Problem to work on >> All entries need to be written out again exactly, without their pictures.

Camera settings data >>
━━━━━━

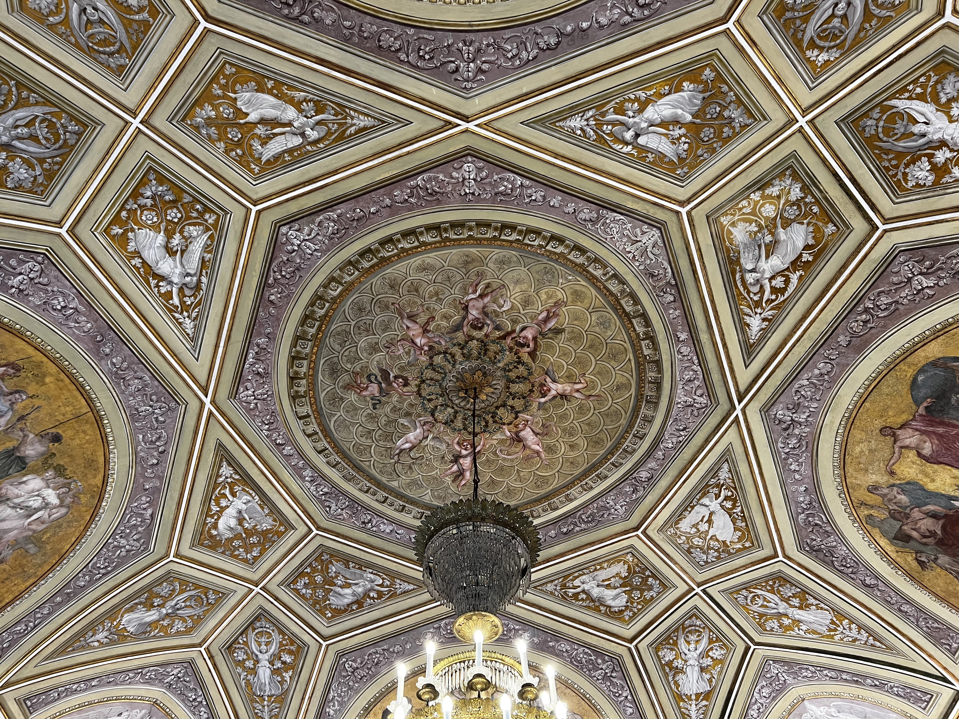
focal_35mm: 26
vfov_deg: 53.1
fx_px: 720
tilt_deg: +57.2
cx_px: 480
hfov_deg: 67.3
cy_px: 360
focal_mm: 5.7
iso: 80
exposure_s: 1/50
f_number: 1.5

━━━━━━

Solution to this task >>
focal_35mm: 26
vfov_deg: 53.1
fx_px: 720
tilt_deg: +57.2
cx_px: 480
hfov_deg: 67.3
cy_px: 360
focal_mm: 5.7
iso: 80
exposure_s: 1/50
f_number: 1.5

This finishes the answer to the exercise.